ИСХОДНЫЙ ТЕКСТ ->
────────────────

Не зная, можно ли мне дольше занимать время атамана, я, чтобы прервать наступившее молчание, обратился с вопросом:
– А все же газетные листки, продающиеся на улицах города, описывают и теперь подвиги частей, на подступах к городу отбивающих напор красных банд.
– Так ведь это же горсточки мужественных людей, в большинстве молодежи, чуть ли не детей, – с горечью ответил Каледин, – почти каждый день мне приходится провожать в лучший мир убитых юных партизан. Фронтовые же казаки отсутствуют, хотя старики казаки и стыдят их.
Я встал, чтобы откланяться. На прощанье атаман сказал:
– Сейчас не могу воспользоваться вашим предложением о помощи, но если обстановка изменится, то, безусловно, обращусь и воспользуюсь вашим опытом и знаниями.

────────────────

УСЛОВИЕ ЗАДАНИЯ -> Перепишите отрывок о беседе с атаманом Калединым, всё от слов «Я встал, чтобы» вплоть до слов «опытом и знаниями.». Замените в нём «опытом» на «советом». Приведённые далее строки для работы не понадобятся.

Сохранённые строки:

────────────────

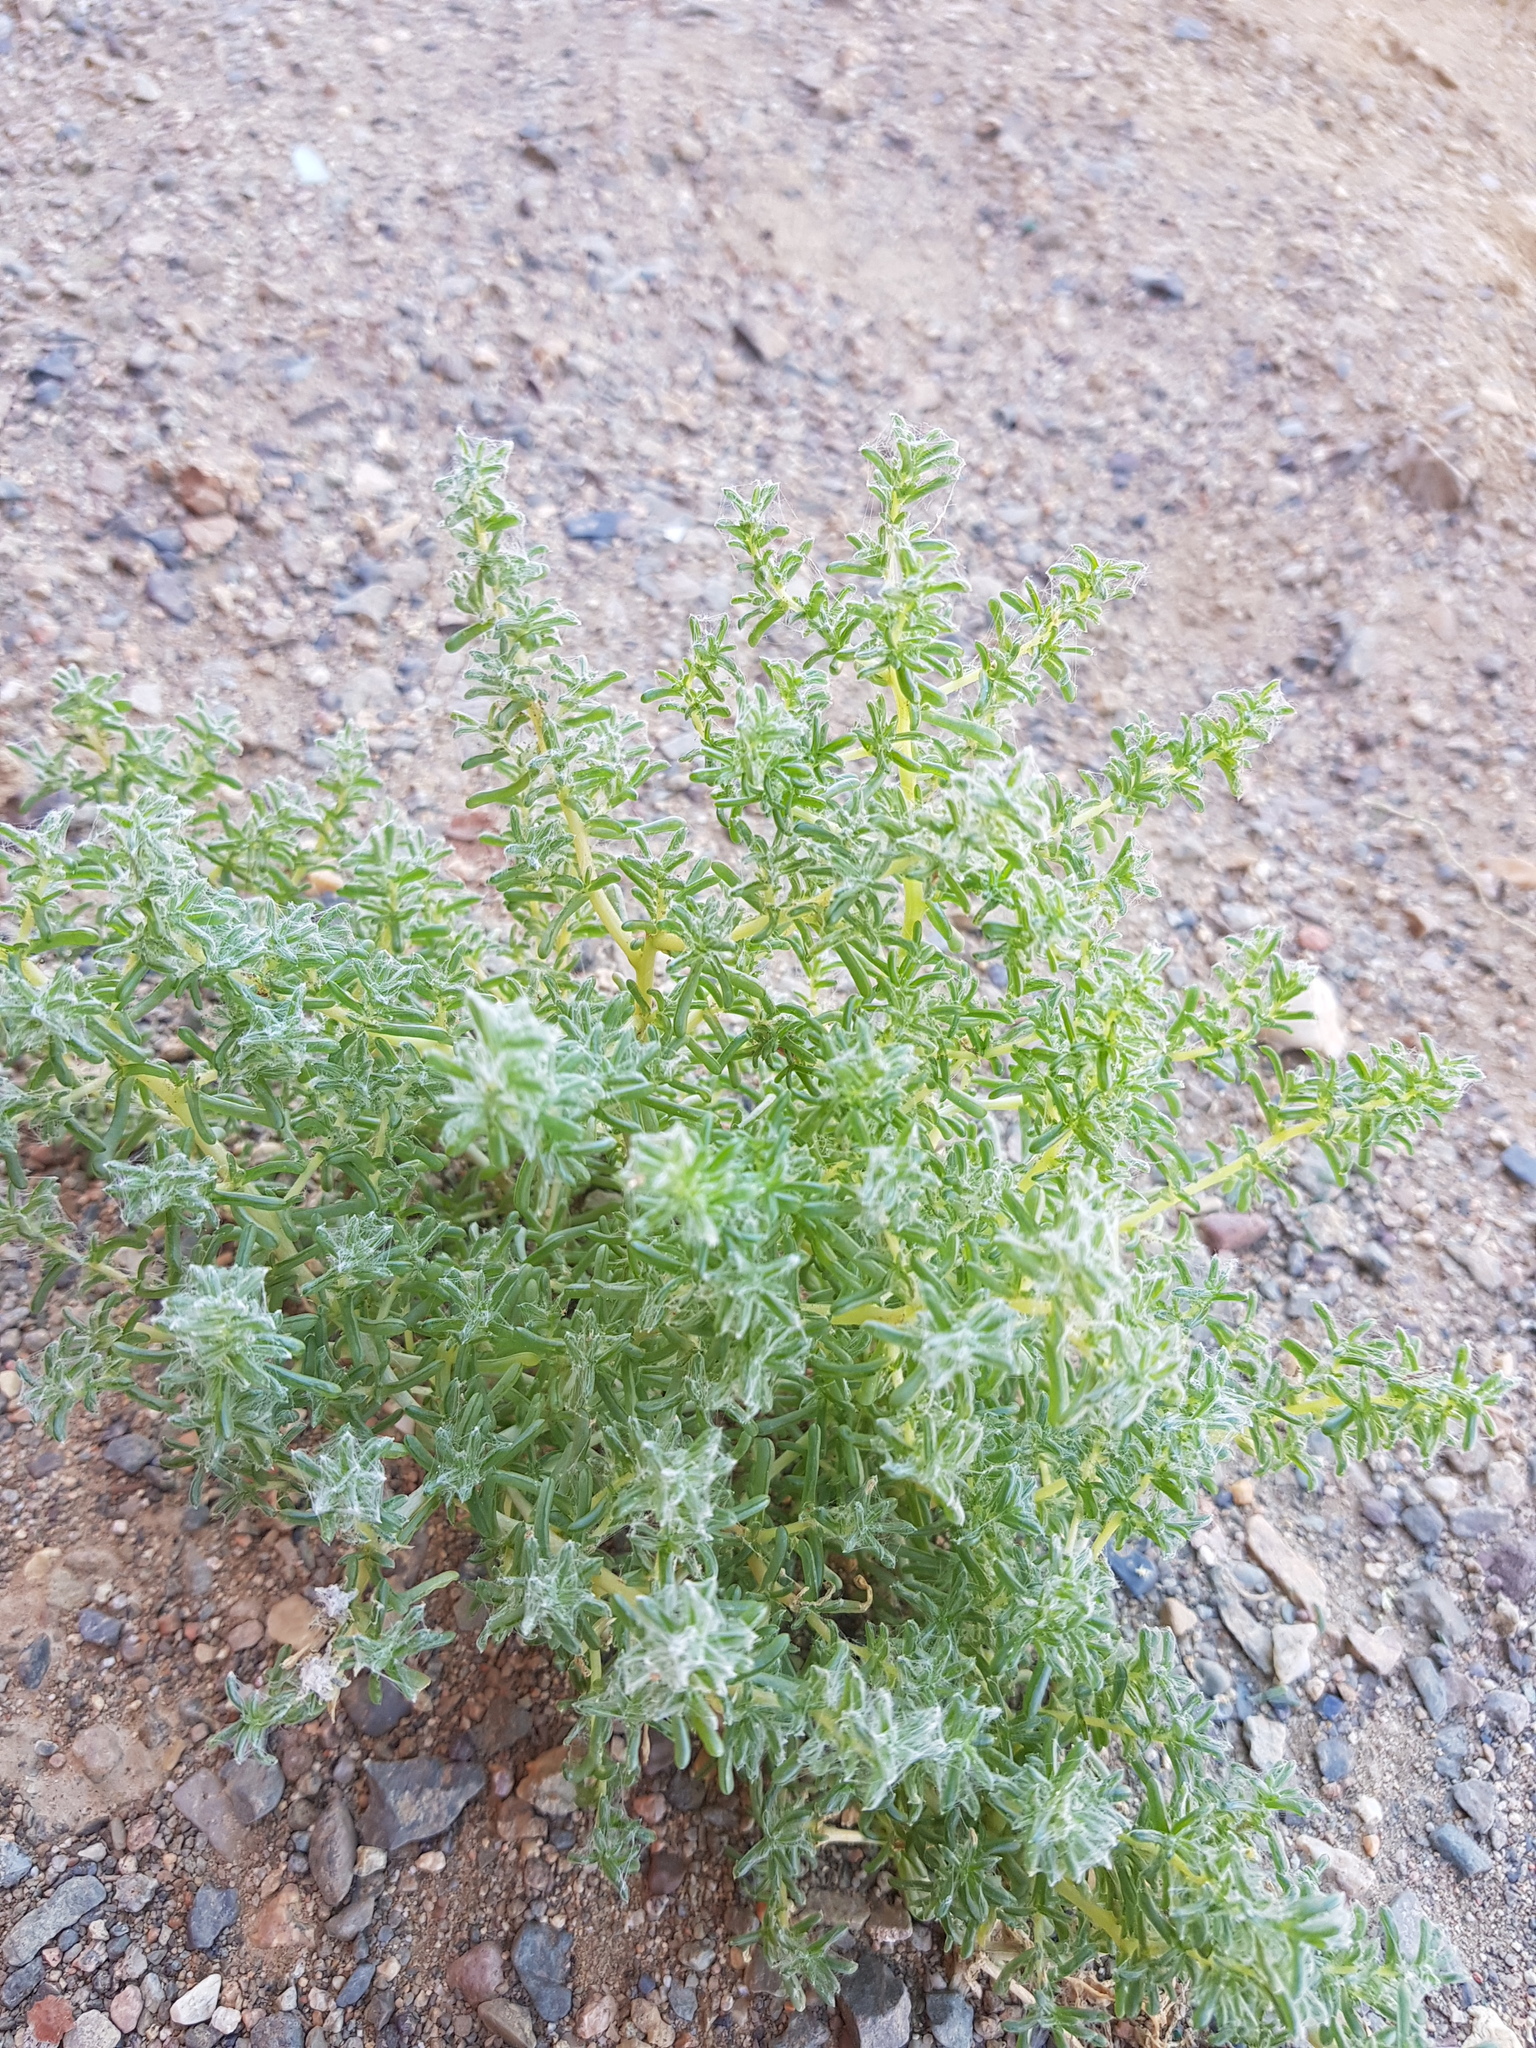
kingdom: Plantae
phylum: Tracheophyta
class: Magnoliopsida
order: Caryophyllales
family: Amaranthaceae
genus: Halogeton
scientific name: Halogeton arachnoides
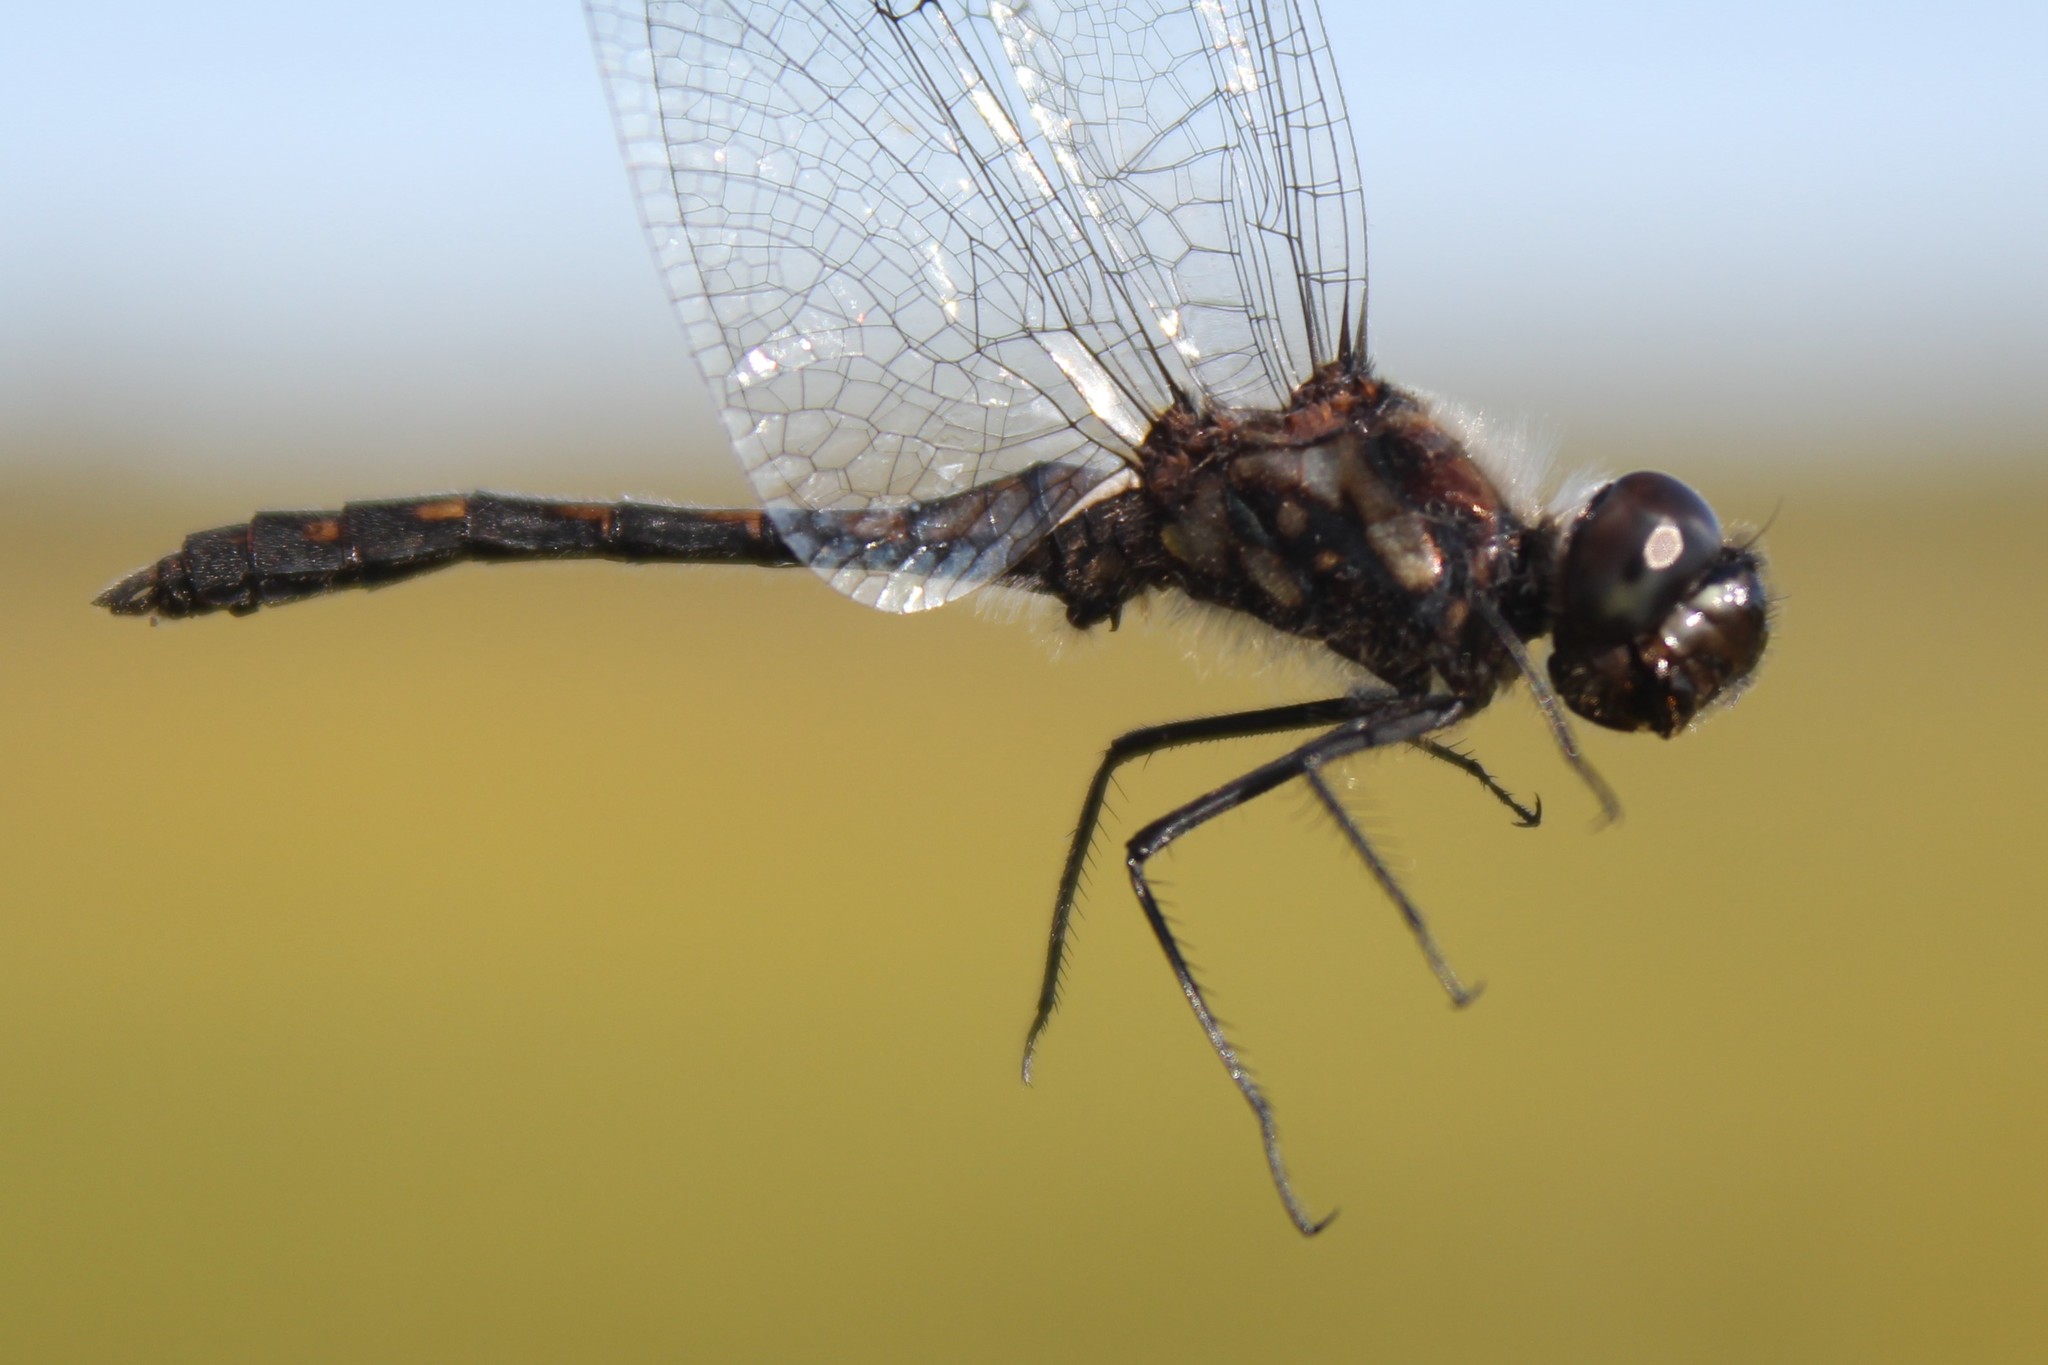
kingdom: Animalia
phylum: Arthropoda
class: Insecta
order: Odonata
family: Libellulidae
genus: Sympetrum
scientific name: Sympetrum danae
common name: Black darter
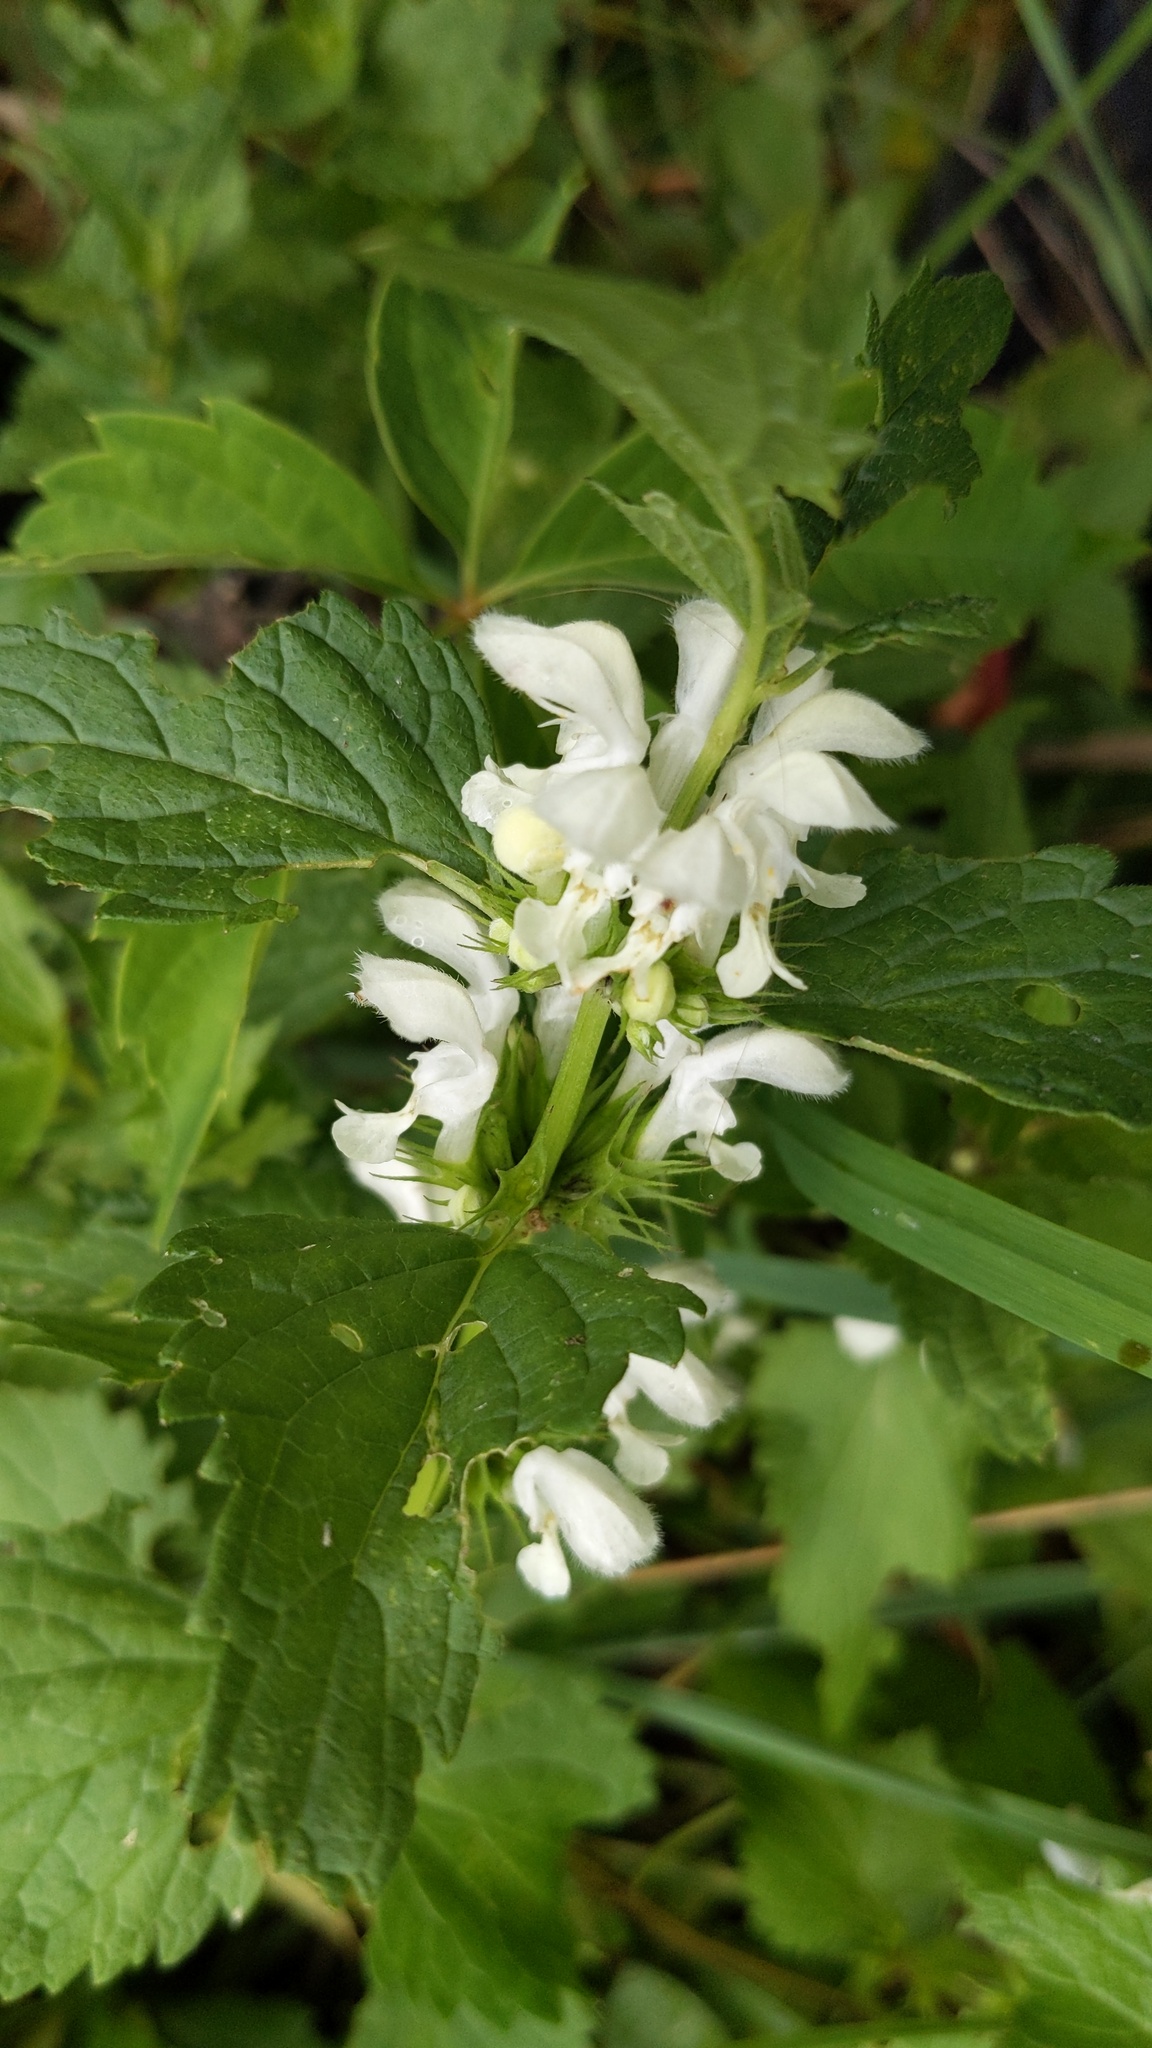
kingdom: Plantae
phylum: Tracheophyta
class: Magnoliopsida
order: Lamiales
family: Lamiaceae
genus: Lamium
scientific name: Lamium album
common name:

────────────────

ОТВЕТ К ЗАДАНИЮ ->
Я встал, чтобы откланяться. На прощанье атаман сказал:
– Сейчас не могу воспользоваться вашим предложением о помощи, но если обстановка изменится, то, безусловно, обращусь и воспользуюсь вашим советом и знаниями.